Parallel Fan-Out and Join
When a step has a parallel list, the engine fans out to all named steps simultaneously by sending one :execute_step message per branch to itself. A join tracker lives in WorkflowServer state:
parallel_joins: %{
run_id => %{waiting: MapSet of step names, results: %{step_name => result}}
}
When each branch completes, it removes itself from waiting and adds its result to results. When waiting is empty, all results are merged into the run context and the join step fires.

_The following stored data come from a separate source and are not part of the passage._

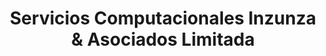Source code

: ---
title: "Servicios Computacionales Inzunza & Asociados Limitada"
url: /quilpue/servicios-computacionales-inzunza-y-asociados-limitada/
shop: copyshop
---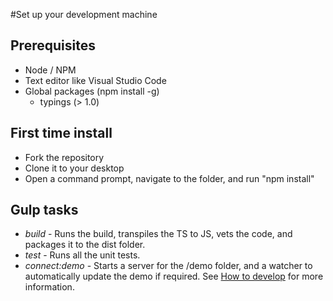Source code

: #Set up your development machine
## Prerequisites
- Node / NPM
- Text editor like Visual Studio Code
- Global packages (npm install -g)
  - typings (> 1.0)

## First time install
- Fork the repository
- Clone it to your desktop
- Open a command prompt, navigate to the folder, and run "npm install"

## Gulp tasks
- *build* - Runs the build, transpiles the TS to JS, vets the code, and packages it to the dist folder.
- *test* - Runs all the unit tests.
- *connect:demo* - Starts a server for the /demo folder, and a watcher to automatically update the demo if required. See [How to develop](HOW-TO-DEVELOP.md) for more information.
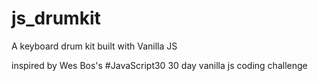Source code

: # js_drumkit
A keyboard drum kit built with Vanilla JS

inspired by Wes Bos's #JavaScript30 30 day vanilla js coding challenge 
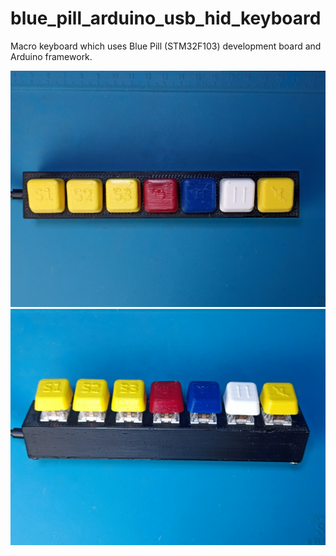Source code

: # blue_pill_arduino_usb_hid_keyboard
Macro keyboard which uses Blue Pill (STM32F103) development board and Arduino framework.

![Macro keyboard top](https://github.com/ivanovp/blue_pill_arduino_usb_hid_keyboard/blob/main/blue_pill_arduino_usb_hid_keyboard_top.jpg?raw=true)
![Macro keyboard](https://github.com/ivanovp/blue_pill_arduino_usb_hid_keyboard/blob/main/blue_pill_arduino_usb_hid_keyboard.jpg?raw=true)

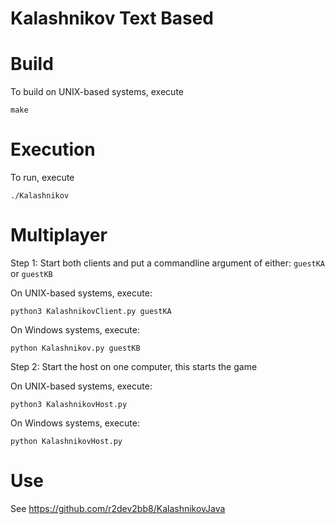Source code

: # Kalashnikov Text Based

# Build
To build on UNIX-based systems, execute

``make``


# Execution
To run, execute

``./Kalashnikov``

# Multiplayer
Step 1: Start both clients and put a commandline argument of either: ``guestKA`` or ``guestKB``

On UNIX-based systems, execute:

``python3 KalashnikovClient.py guestKA``

On Windows systems, execute:

``python Kalashnikov.py guestKB``

Step 2: Start the host on one computer, this starts the game

On UNIX-based systems, execute:

``python3 KalashnikovHost.py``

On Windows systems, execute:

``python KalashnikovHost.py``

# Use
See https://github.com/r2dev2bb8/KalashnikovJava
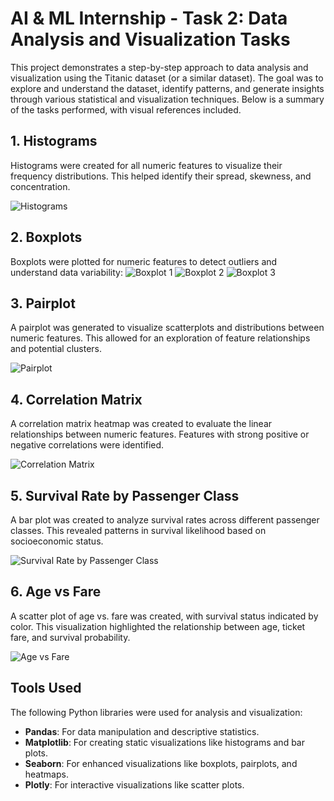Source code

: 
# AI & ML Internship - Task 2: Data Analysis and Visualization Tasks

This project demonstrates a step-by-step approach to data analysis and visualization using the Titanic dataset (or a similar dataset). The goal was to explore and understand the dataset, identify patterns, and generate insights through various statistical and visualization techniques. Below is a summary of the tasks performed, with visual references included.


## 1. Histograms
Histograms were created for all numeric features to visualize their frequency distributions. This helped identify their spread, skewness, and concentration.

![Histograms](images/1.png)


## 2. Boxplots
Boxplots were plotted for numeric features to detect outliers and understand data variability:
  ![Boxplot 1](images/2.png)
  ![Boxplot 2](images/3.png)
  ![Boxplot 3](images/4.png)

## 3. Pairplot
A pairplot was generated to visualize scatterplots and distributions between numeric features. This allowed for an exploration of feature relationships and potential clusters.

![Pairplot](images/5.png)


## 4. Correlation Matrix
A correlation matrix heatmap was created to evaluate the linear relationships between numeric features. Features with strong positive or negative correlations were identified.

![Correlation Matrix](images/6.png)


## 5. Survival Rate by Passenger Class
A bar plot was created to analyze survival rates across different passenger classes. This revealed patterns in survival likelihood based on socioeconomic status.

![Survival Rate by Passenger Class](images/7.png)


## 6. Age vs Fare
A scatter plot of age vs. fare was created, with survival status indicated by color. This visualization highlighted the relationship between age, ticket fare, and survival probability.

![Age vs Fare](images/8.png)


## Tools Used
The following Python libraries were used for analysis and visualization:
- **Pandas**: For data manipulation and descriptive statistics.
- **Matplotlib**: For creating static visualizations like histograms and bar plots.
- **Seaborn**: For enhanced visualizations like boxplots, pairplots, and heatmaps.
- **Plotly**: For interactive visualizations like scatter plots.

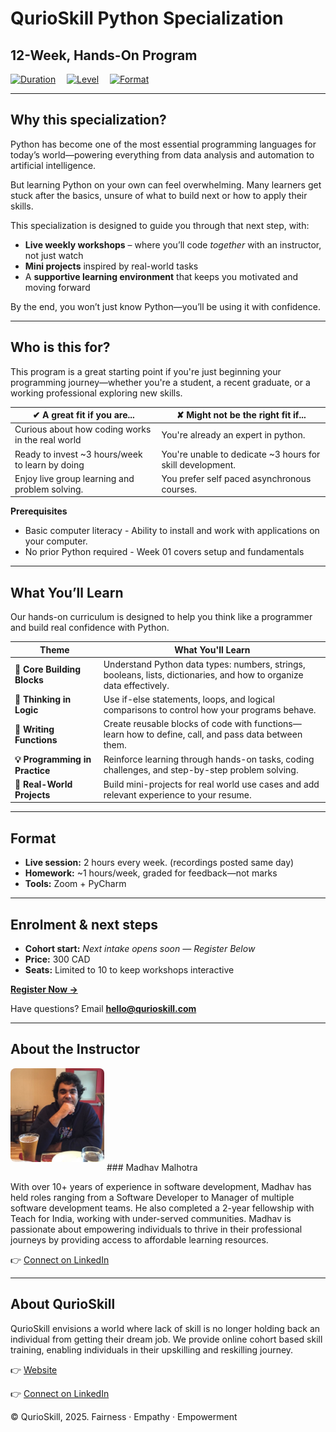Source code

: # **QurioSkill Python Specialization**
## **12-Week, Hands-On Program**

[![Duration](https://img.shields.io/badge/duration-12_weeks-blue)](#format) 
[![Level](https://img.shields.io/badge/experience-beginner-blue)](#who-is-this-for) 
[![Format](https://img.shields.io/badge/format-live_online-blue)](#format)

---

## **Why this specialization?**

Python has become one of the most essential programming languages for today’s world—powering everything from data analysis and automation to artificial intelligence.

But learning Python on your own can feel overwhelming. Many learners get stuck after the basics, unsure of what to build next or how to apply their skills.

This specialization is designed to guide you through that next step, with:

* **Live weekly workshops** – where you’ll code *together* with an instructor, not just watch  
* **Mini projects** inspired by real-world tasks
* A **supportive learning environment** that keeps you motivated and moving forward  

By the end, you won’t just know Python—you’ll be using it with confidence.

---

## **Who is this for?**

This program is a great starting point if you're just beginning your programming journey—whether you're a student, a recent graduate, or a working professional exploring new skills.

| ✔ A great fit if you are...                      | ✘ Might not be the right fit if...                       |
|--------------------------------------------------|----------------------------------------------------------|
| Curious about how coding works in the real world | You're already an expert in python.                      |
| Ready to invest ~3 hours/week to learn by doing  | You're unable to dedicate ~3 hours for skill development.              |
| Enjoy live group learning and problem solving.   |  You prefer self paced asynchronous courses.|

**Prerequisites**

* Basic computer literacy - Ability to install and work with applications on your computer.  
* No prior Python required - Week 01 covers setup and fundamentals

---

## **What You’ll Learn**

Our hands-on curriculum is designed to help you think like a programmer and build real confidence with Python.

| Theme                     | What You'll Learn                                                                                                    |
|--------------------------|----------------------------------------------------------------------------------------------------------------------|
| **🧱 Core Building Blocks**   | Understand Python data types: numbers, strings, booleans, lists, dictionaries, and how to organize data effectively. |
| **🔁 Thinking in Logic**      | Use if-else statements, loops, and logical comparisons to control how your programs behave.                          |
| **🔧 Writing Functions**     | Create reusable blocks of code with functions—learn how to define, call, and pass data between them.                 |
| **💡 Programming in Practice** | Reinforce learning through hands-on tasks, coding challenges, and step-by-step problem solving.                      |
| **🚀 Real-World Projects**   | Build mini-projects for real world use cases and add relevant experience to your resume.                             |

---

## **Format**

* **Live session:** 2 hours every week. (recordings posted same day)
* **Homework:** ~1 hours/week, graded for feedback—not marks  
* **Tools:** Zoom + PyCharm

---

## **Enrolment & next steps**

* **Cohort start:** _Next intake opens soon — Register Below_  
* **Price:** 300 CAD
* **Seats:** Limited to 10 to keep workshops interactive

[**Register Now →**](https://forms.gle/pZHM9sbEb2T3ZyRE9)

Have questions? Email **hello@qurioskill.com**

---

## **About the Instructor**

<img src="assets/instructor.jpg" alt="Instructor Photo" width="150" style="border-radius: 8px; margin-bottom: 1em;" /> 
### Madhav Malhotra

With over 10+ years of experience in software development, Madhav has held roles ranging from a Software Developer to Manager of multiple software development teams. 
He also completed a 2-year fellowship with Teach for India, working with under-served communities. 
Madhav is passionate about empowering individuals to thrive in their professional journeys by providing access to affordable learning resources.

👉 [Connect on LinkedIn](https://www.linkedin.com/in/madhav-malhotra-06239b128/)

---

## **About QurioSkill**

QurioSkill envisions a world where lack of skill is no longer holding back an individual from getting their dream job. 
We provide online cohort based skill training, enabling individuals in their upskilling and reskilling journey.

👉 [Website](https://www.qurioskill.ca/)

👉 [Connect on LinkedIn](https://www.linkedin.com/company/qurioskill/)


© QurioSkill, 2025. Fairness · Empathy · Empowerment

If the server crashes during fan-out, the join tracker is rebuilt on restart by querying workflow_step_runs for the run and checking which parallel steps have already completed.
What Condition Evaluation Looks Like
Branching steps evaluate a condition string against the previous step’s result. The condition language is intentionally minimal:
"result == true"
"result != nil"
"result == \"active\""
These are matched against a known set of patterns via Elixir function heads – not Code.eval_string. Executing arbitrary code from a database row is a security hole. If richer conditions are needed later, the pattern set can be extended safely.
MCP Tools
Nine tools expose the workflow engine:
| Tool | Purpose |
|---|---|
workflow_define |
Create a new workflow definition from a step graph |
workflow_list_definitions |
List available workflows |
workflow_start |
Start a run with an input map |
workflow_status |
Full status of a run including step history |
workflow_list_runs |
List runs filtered by status |
workflow_approve |
Approve a paused approval gate |
workflow_deny |
Deny a paused approval gate |
workflow_cancel |
Cancel a running or paused workflow |
workflow_events |
Get the event log for a run |
These follow the same permission wrapper pattern as every other module. An agent or human with the workflow permission can call them from any access surface – MCP, REST, or web UI.
What This Enables
The practical value is that multi-step agent tasks become durable, observable, and governable. Instead of an agent holding its plan in a context window (which disappears when the session ends), the workflow is persisted. Instead of guessing what an agent did, you have a step-by-step event log. Instead of hoping an agent won’t write to production without asking, you have an approval gate that stops it at the server level.
It’s not a replacement for agent intelligence. It’s the infrastructure that makes agent actions trustworthy enough to run unsupervised – except for the parts you’ve decided need a human in the loop.